Second, Castiglione was surprised when he received a postcard purported to be from a Democrat organization’s recommendations for California’s June 2018 election. It listed all the popular Democratic candidates and supported elections. However, that postcard included support for judges who are right-wing and even anti-LGBT. How did that happen? The postcard, in very fine print, indicated that all the judges included in its information were paid to be listed. Since judges are to be non-political, it can be said that any judges listed have a basis for being listed. Since Castiglione worked in the Lambda Democratic Club (see above), recommending judges as well as other candidates, was a key interest of his. Judges, however, don’t often do interviews, and never express their personal political leanings. But determining which judges to support as more progressive or liberal, can still be accomplished. This is Jack Castiglione’s second new challenge.     


On the Personal Side:

Jack Castiglione was born in 1948, and in the City of San Pedro, CA (Los Angeles) as were his parents before him. He studied politics and graduated with a Bachelor of Science degree from California State University, Dominguez Hills, in 1970. Just out of college, he worked for the City of Carson for 8 years and then for the City of Gardena for 3 years. In 1978, he started the Long Beach Music Company (one of several businesses he enjoyed operating) At this music teaching supplies company he invented/designed and sold some 40 products nationwide, to help beginners to learn to play musical instruments and to read and write music. He sold that business 35 years later. In 1992, he built, owned and operated one of the largest coffee houses in the state of California, The Coffee Tavern in Bixby Knolls area of Long Beach, CA.

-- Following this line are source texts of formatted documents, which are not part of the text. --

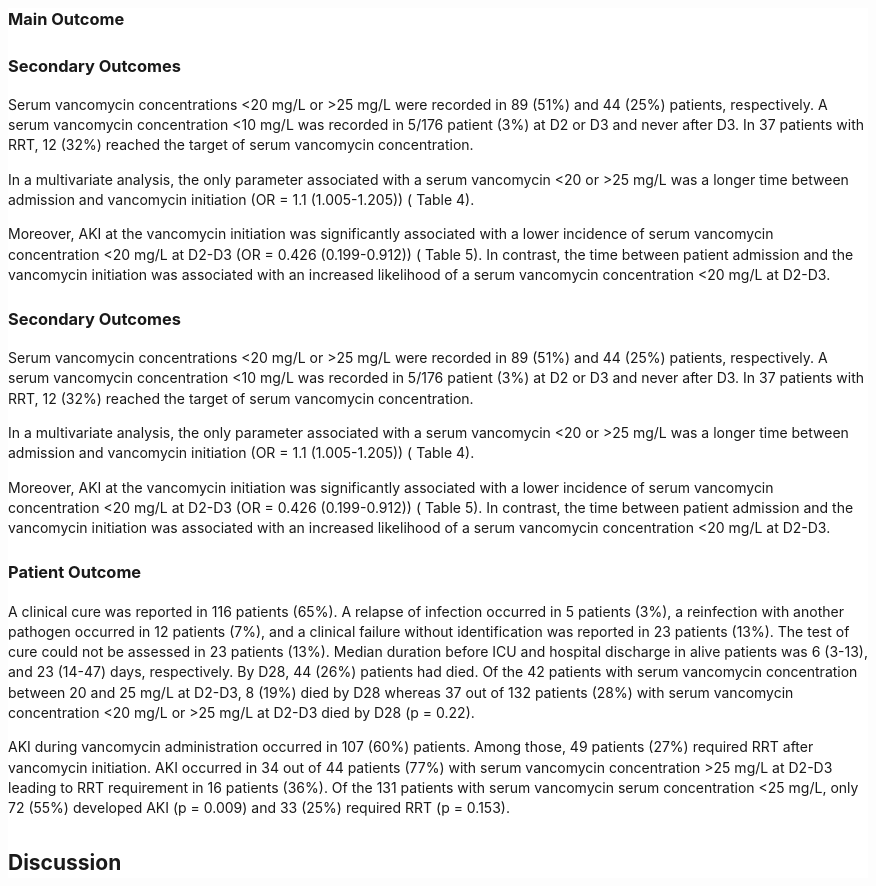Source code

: 
### Main Outcome


### Secondary Outcomes

Serum vancomycin concentrations <20 mg/L or >25 mg/L were recorded in 89 (51%) and 44 (25%) patients, respectively. A serum vancomycin concentration <10 mg/L was recorded in 5/176 patient (3%) at D2 or D3 and never after D3. In 37 patients with RRT, 12 (32%) reached the target of serum vancomycin concentration.

In a multivariate analysis, the only parameter associated with a serum vancomycin <20 or >25 mg/L was a longer time between admission and vancomycin initiation (OR = 1.1 (1.005-1.205)) ( Table 4).

Moreover, AKI at the vancomycin initiation was significantly associated with a lower incidence of serum vancomycin concentration <20 mg/L at D2-D3 (OR = 0.426 (0.199-0.912)) ( Table 5). In contrast, the time between patient admission and the vancomycin initiation was associated with an increased likelihood of a serum vancomycin concentration <20 mg/L at D2-D3. 


### Secondary Outcomes

Serum vancomycin concentrations <20 mg/L or >25 mg/L were recorded in 89 (51%) and 44 (25%) patients, respectively. A serum vancomycin concentration <10 mg/L was recorded in 5/176 patient (3%) at D2 or D3 and never after D3. In 37 patients with RRT, 12 (32%) reached the target of serum vancomycin concentration.

In a multivariate analysis, the only parameter associated with a serum vancomycin <20 or >25 mg/L was a longer time between admission and vancomycin initiation (OR = 1.1 (1.005-1.205)) ( Table 4).

Moreover, AKI at the vancomycin initiation was significantly associated with a lower incidence of serum vancomycin concentration <20 mg/L at D2-D3 (OR = 0.426 (0.199-0.912)) ( Table 5). In contrast, the time between patient admission and the vancomycin initiation was associated with an increased likelihood of a serum vancomycin concentration <20 mg/L at D2-D3.  


### Patient Outcome

A clinical cure was reported in 116 patients (65%). A relapse of infection occurred in 5 patients (3%), a reinfection with another pathogen occurred in 12 patients (7%), and a clinical failure without identification was reported in 23 patients (13%). The test of cure could not be assessed in 23 patients (13%). Median duration before ICU and hospital discharge in alive patients was 6 (3-13), and 23 (14-47) days, respectively. By D28, 44 (26%) patients had died. Of the 42 patients with serum vancomycin concentration between 20 and 25 mg/L at D2-D3, 8 (19%) died by D28 whereas 37 out of 132 patients (28%) with serum vancomycin concentration <20 mg/L or >25 mg/L at D2-D3 died by D28 (p = 0.22).

AKI during vancomycin administration occurred in 107 (60%) patients. Among those, 49 patients (27%) required RRT after vancomycin initiation. AKI occurred in 34 out of 44 patients (77%) with serum vancomycin concentration >25 mg/L at D2-D3 leading to RRT requirement in 16 patients (36%). Of the 131 patients with serum vancomycin serum concentration <25 mg/L, only 72 (55%) developed AKI (p = 0.009) and 33 (25%) required RRT (p = 0.153).


## Discussion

Even though he has a life-long struggle with dyslexia, he enjoys writing articles and poetry, with many being published. He has many activities and hobbies such as US politics and history, pets and animals, cooking, human rights and equality, flowers and gardens, cards and games, traveling, socializing and making new friends.

On June 21, 2001, Jack Castiglione became severely ill when he suddenly contracted a rare and devastating illness called Guillain-Barre Syndrome, GBS for short. It’s an autoimmune disease that destroys one’s nervous system, usually, its damaging effects are temporary. In Castiglione’s case, it became chronic. He basically became a quadriplegic for most of a year and then experienced a very slow, partial recovery during the next 15 years. GBS has nothing to do with AIDS, he is not HIV Positive. Though today he looks and acts completely healed. He does have extreme fatigue as well as difficulty walking. He continues to receive physical therapy.

He officially retired from all businesses in 2015 at the age of 68, but his interest in writing and in LGBT rights continues. He resides in Long Beach with Doug Cleaver, his lifelong partner since January 20, 1992.

Note: The dates in this bio are mostly from memory, and maybe slightly different from actual times.